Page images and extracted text
┄┄┄┄┄┄┄┄┄┄

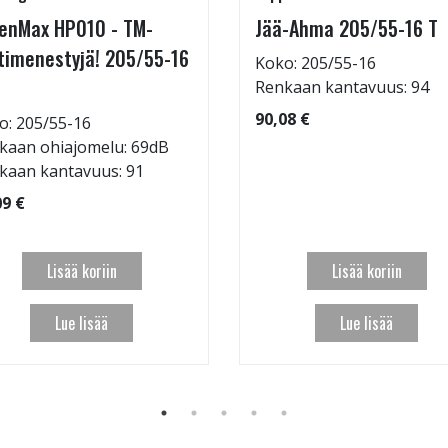
enMax HP010 - TM-
Jää-Ahma 205/55-16 T
timenestyjä! 205/55-16
Koko: 205/55-16
Renkaan kantavuus: 94
90,08 €
o: 205/55-16
kaan ohiajomelu: 69dB
kaan kantavuus: 91
09 €
Lisää koriin
Lisää koriin
Lue lisää
Lue lisää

┄┄┄┄┄┄┄┄┄┄

== What is needed ==
Keep only the lines from the one containing "kaan kantavuus: 91" through the final line of the records, and transcribe them exactly.

== The completed task ==
kaan kantavuus: 91
09 €
Lisää koriin
Lisää koriin
Lue lisää
Lue lisää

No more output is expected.